◆ **JE OPDRACHT**
Typ het stuk van "De heer Renkin, minister" tot en met "heel gemakkelijk niet." letterlijk over uit de gekozen tekst.
== GEKOZEN TEKST ==
Trooz die niet eens in zijne bank zit. ‘Hij ligt er onder’, beweert Furnémont. Het wordt er niet te mooier om!
Groote nieuwsgierigheid voor den heer de Smet de Naeyer. Helaas, groote teleurstelling, als hij verklaard heeft, waarom hij handelde zooals hij deed. Arme graaf... van Halfvasten, zegt een confrère naast mij. En inderdaad: men zou gaan vreezen voor den heer de Smet's logica. Zijn verdedigingssysteem: dat van anderman te beschuldigen. ‘Mijne tegenstrevers zijn niet waard, dat ik hun te woord sta.’ Het is gemakkelijk, afdoende en zuiver. Voor 't geen 't nieuwe ministerie aangaat: heeft de heer de Smet er zich meê te bemoeien? Dat de Trooz doe wat hij wil: graaf de Smet wascht zijne handen in onnoozel bloed.
De heer Renkin, minister van justitie, neemt zijne taak ernstiger op. Hij is spitsvondig, juridisch fijn, geestig. Waar zou de wet zijn, indien ze niet was ingetrokken? Voor den Senaat. En waar is ze nu? Voor den Senaat. Waar klaagt men dan nog over? Maar juist om 't feit der intrekking, wordt hem geantwoord. En 't is de klem waar hij met rukken en stooten uit wil raken, en dat gaat, hoe werkelijk knap zijn juridische uitleggingen ook wezenlijk zijn, zoo heel gemakkelijk niet.
===
== GEGEVENSDEEL ==
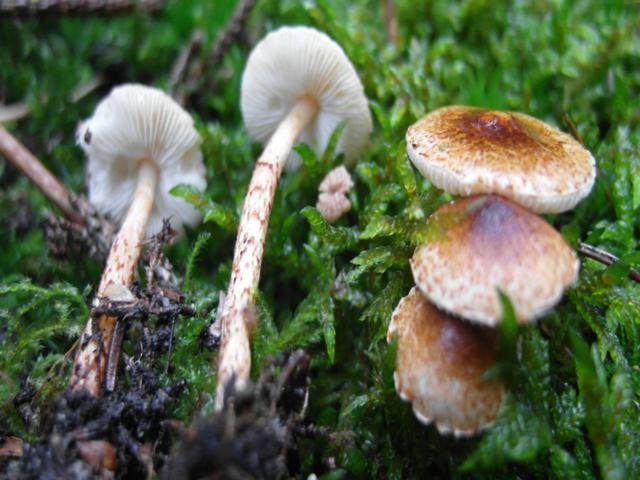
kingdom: Fungi
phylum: Basidiomycota
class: Agaricomycetes
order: Agaricales
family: Agaricaceae
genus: Lepiota
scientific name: Lepiota castanea
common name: kastaniebrun parasolhat
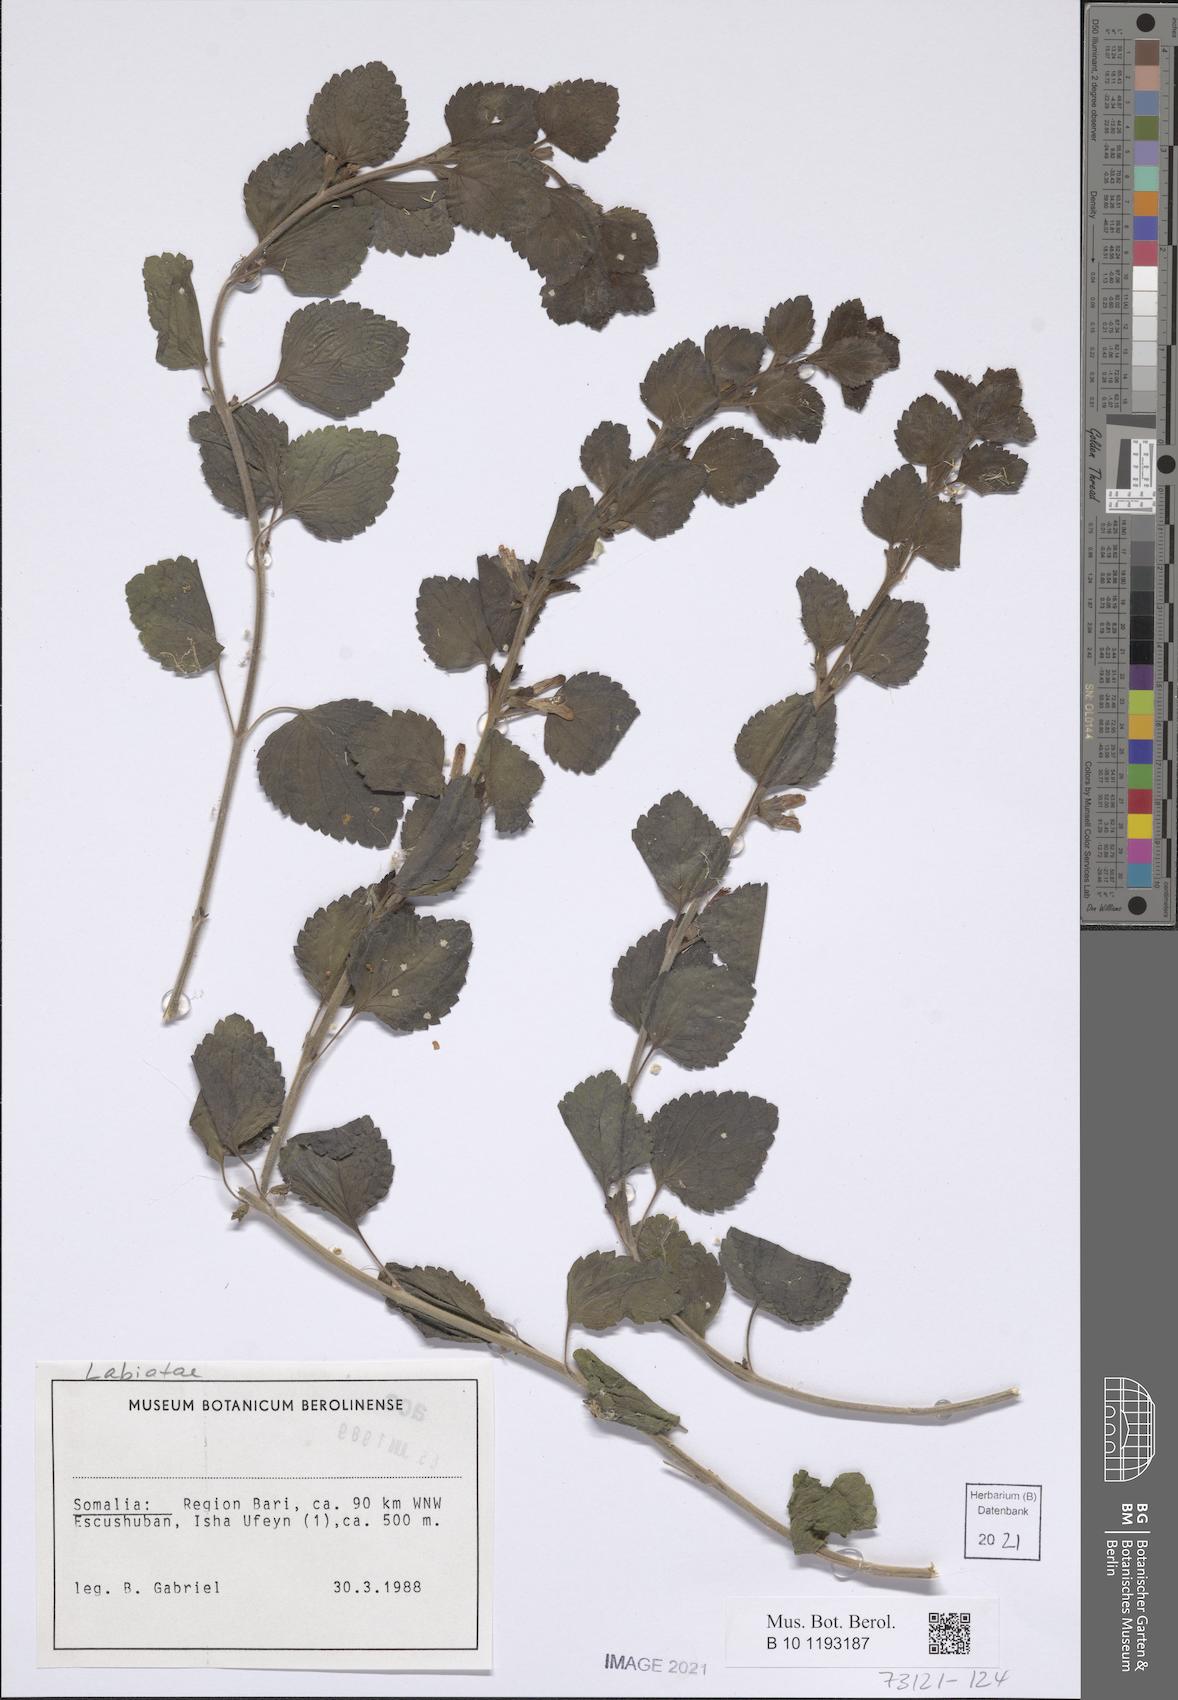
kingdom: Plantae
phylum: Tracheophyta
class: Magnoliopsida
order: Lamiales
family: Lamiaceae
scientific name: Lamiaceae
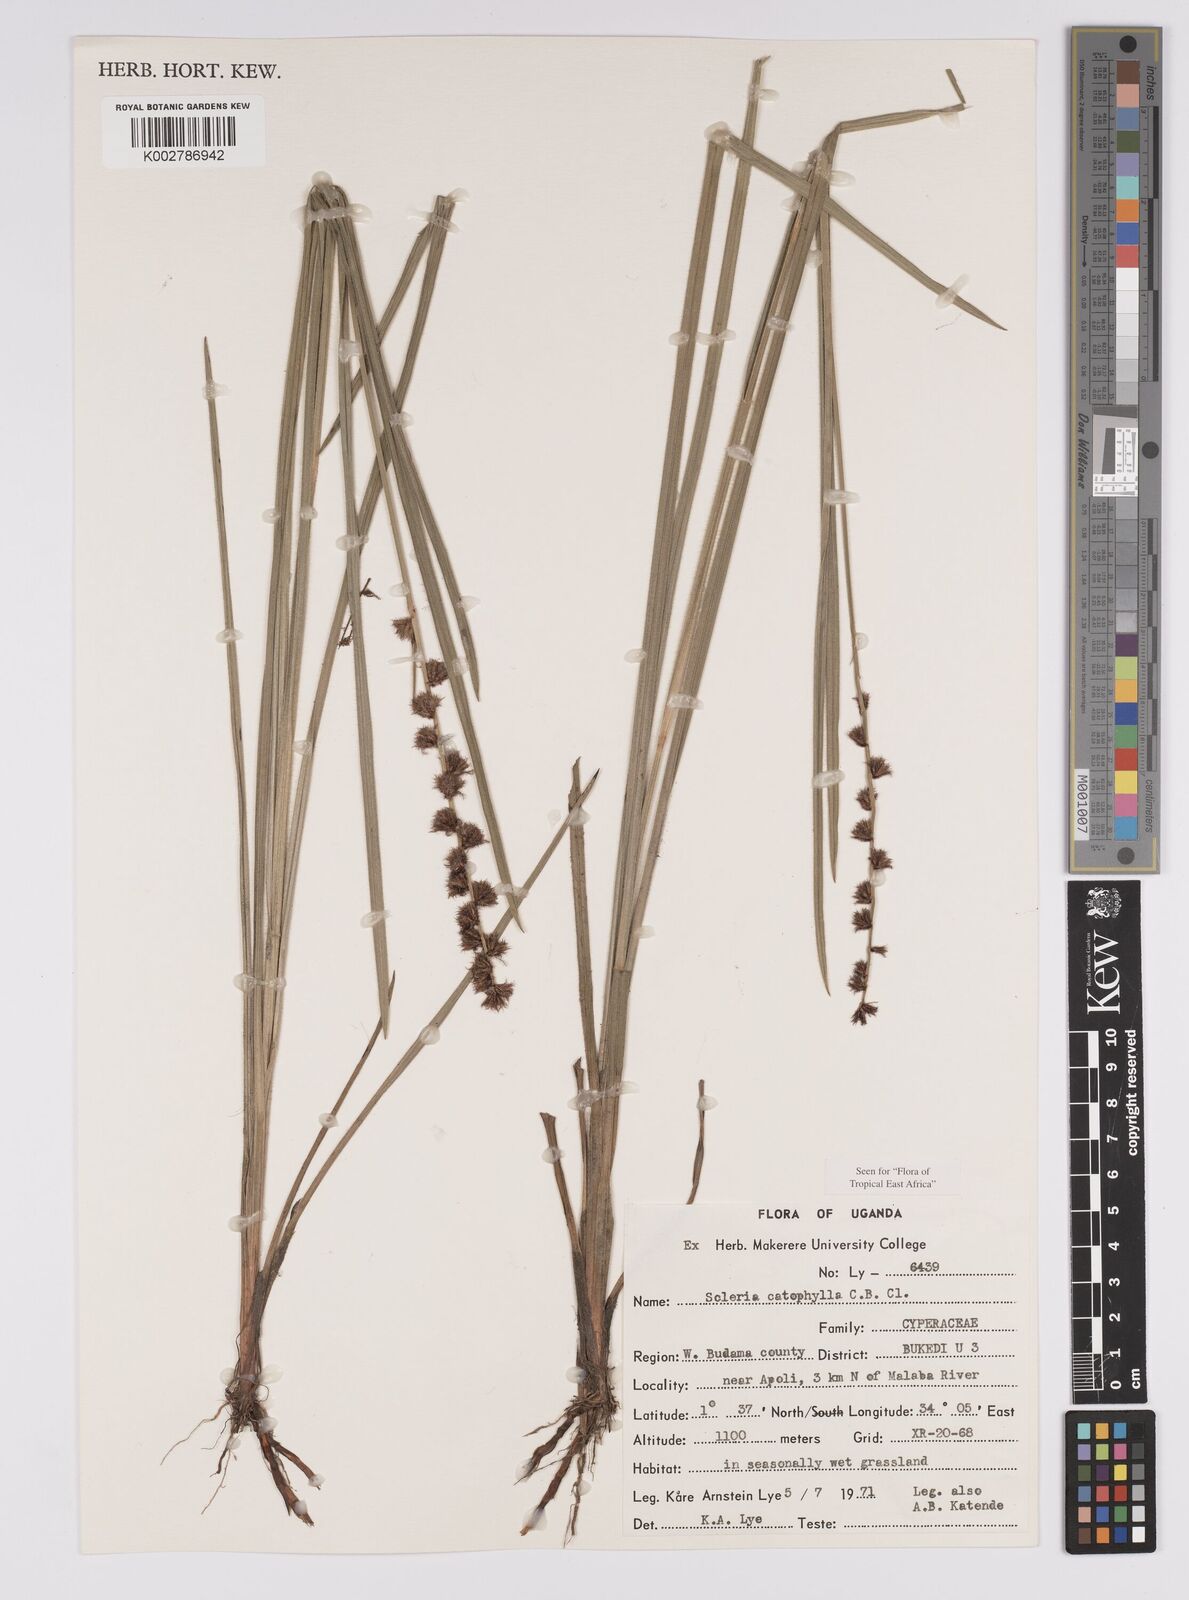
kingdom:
===
◆ **GESCHREVEN ANTWOORD**
De heer Renkin, minister van justitie, neemt zijne taak ernstiger op. Hij is spitsvondig, juridisch fijn, geestig. Waar zou de wet zijn, indien ze niet was ingetrokken? Voor den Senaat. En waar is ze nu? Voor den Senaat. Waar klaagt men dan nog over? Maar juist om 't feit der intrekking, wordt hem geantwoord. En 't is de klem waar hij met rukken en stooten uit wil raken, en dat gaat, hoe werkelijk knap zijn juridische uitleggingen ook wezenlijk zijn, zoo heel gemakkelijk niet.